In Grafana, you can check it on the Virtuozzo Storage core cluster overview dashboard:
You can also monitor the latency of a particular disk on the Hardware node details dashboard:
Alternatively, the latency of a storage disk is shown on the Virtuozzo Storage CS details dashboard:
To check the chunk server latency via the command line, use the following command:
# vstorage -c <CLUSTER> top
Press i to view the optime
values. The command output will be similar to this:
CSID IOWAIT SWAIT OPTIME(ms) IOLAT(ms) SLAT(ms) QDEPTH RMW JRMW 1027 0% 0% N/A 0/0 0/0 0.0 0ops/s 0ops/s 1029 0% 0% N/A 0/0 0/0 0.0 0ops/s 0ops/s 1025 0% 0% N/A 0/0 0/0 0.0 0ops/s 0ops/s ... (rows 1-3 of 6)
The optime
represents the average time spent serving each I/O request, ignoring the time it spent in the I/O queue. If the optime is consistently high, for example, higher than 100 ms, this means that there might be an issue with the I/O path. If the issue is caused by disk wear, it can be fixed by replacing the disk. Other solutions include upgrading the device firmware, replacing faulty cables, replacing a faulty controller, or adding capacity.
Object storage service latency
The system raises alerts when one of the following latencies exceeds a certain threshold for more than five minutes:
- S3 gateway GET latency
- Object service commit latency
- Object service request latency
- Name service commit latency
- Name service request latency
Though it is considered normal for latency to increase during peak hours, it may also indicate an issue if the alert persists for more than one day and performance is below expectations.
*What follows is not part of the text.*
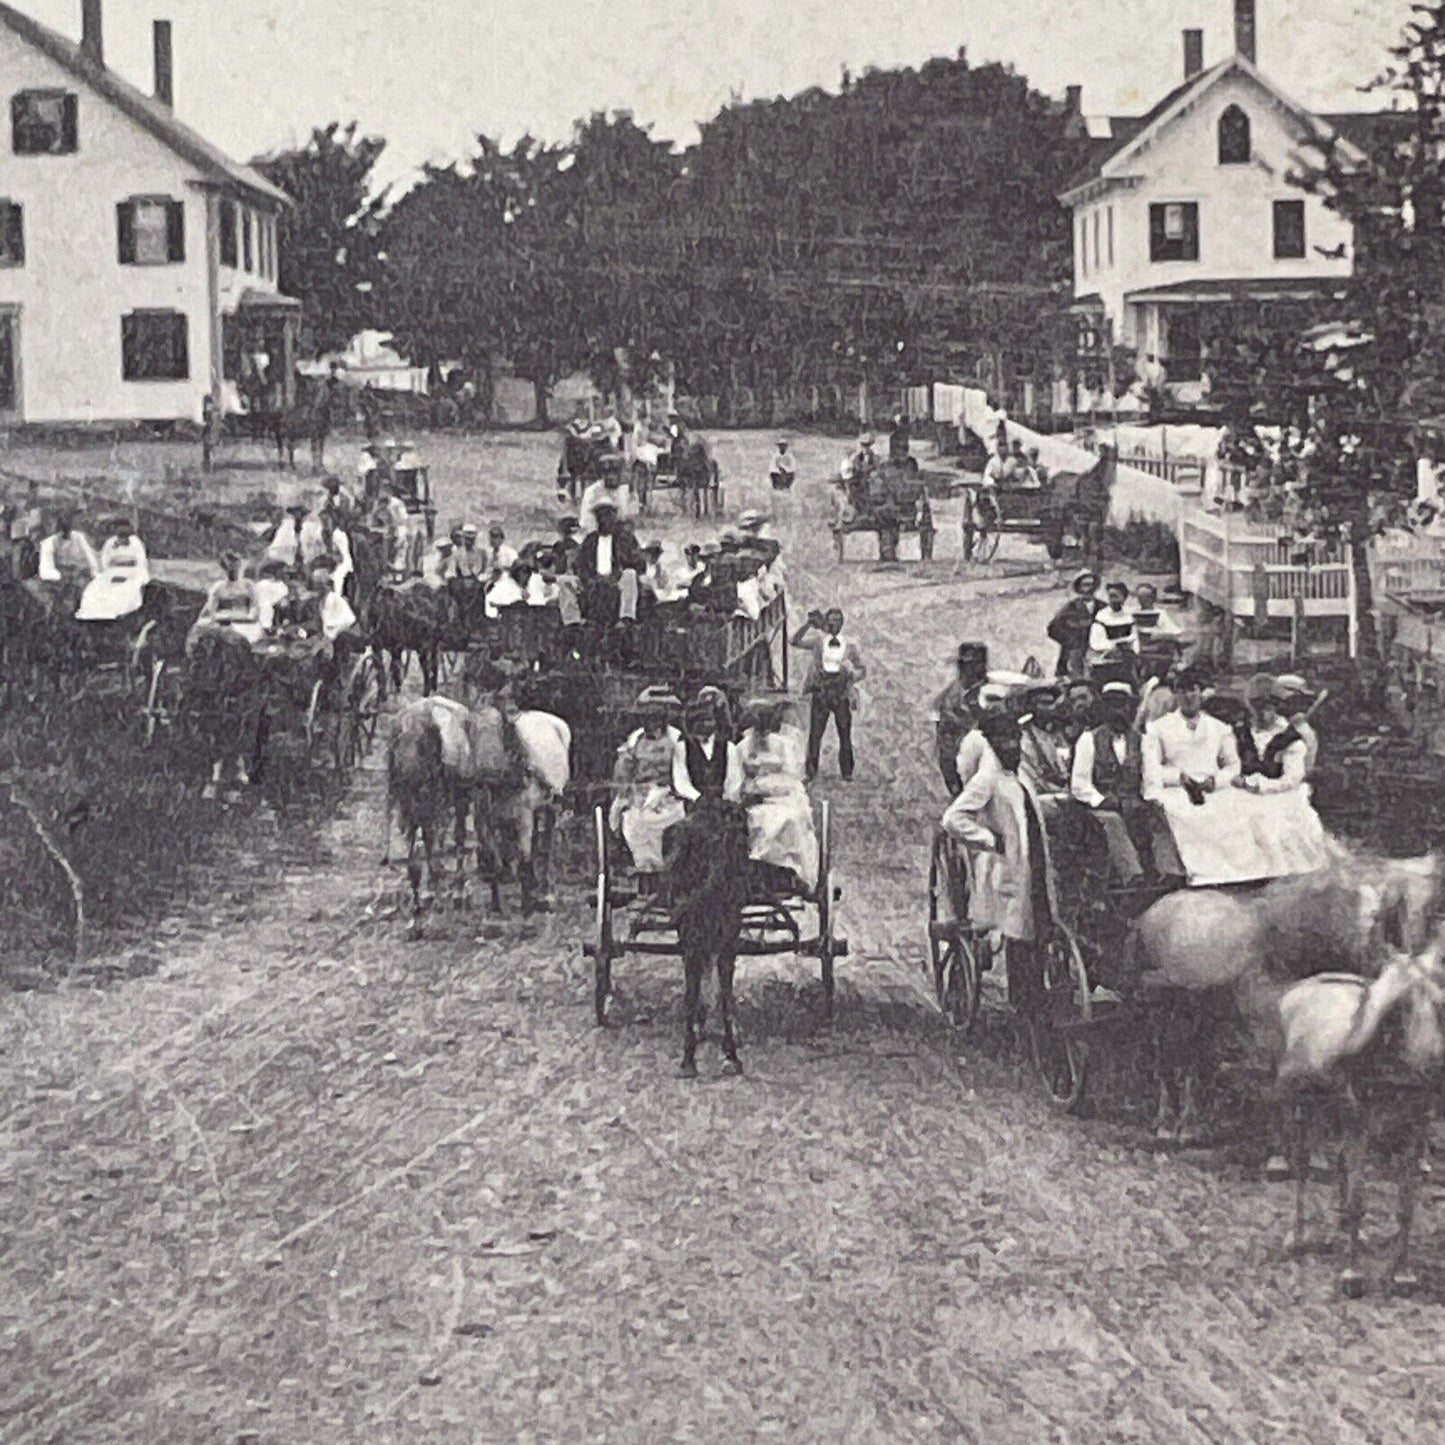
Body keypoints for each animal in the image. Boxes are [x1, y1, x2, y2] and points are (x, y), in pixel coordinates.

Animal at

You can check the latency for the object storage services in Grafana. To monitor the S3 gateway GET and PUT latency, use the S3 overview dashboard:
To check the object service latency, go to the Object Storage OS details dashboard:
The name service latency can be checked on the Object Storage NS details dashboard:
S.M.A.R.T. alerts
S.M.A.R.T. alerts must be treated with high priority. All signs of disk wear can decrease the cluster performance, in addition to further performance degradation in case of a device failure (which may include the loss of redundancy and availability, and also node downtime if the system disk is affected). Moreover, recovery operations, such as storage rebalancing, may have an impact on the system performance.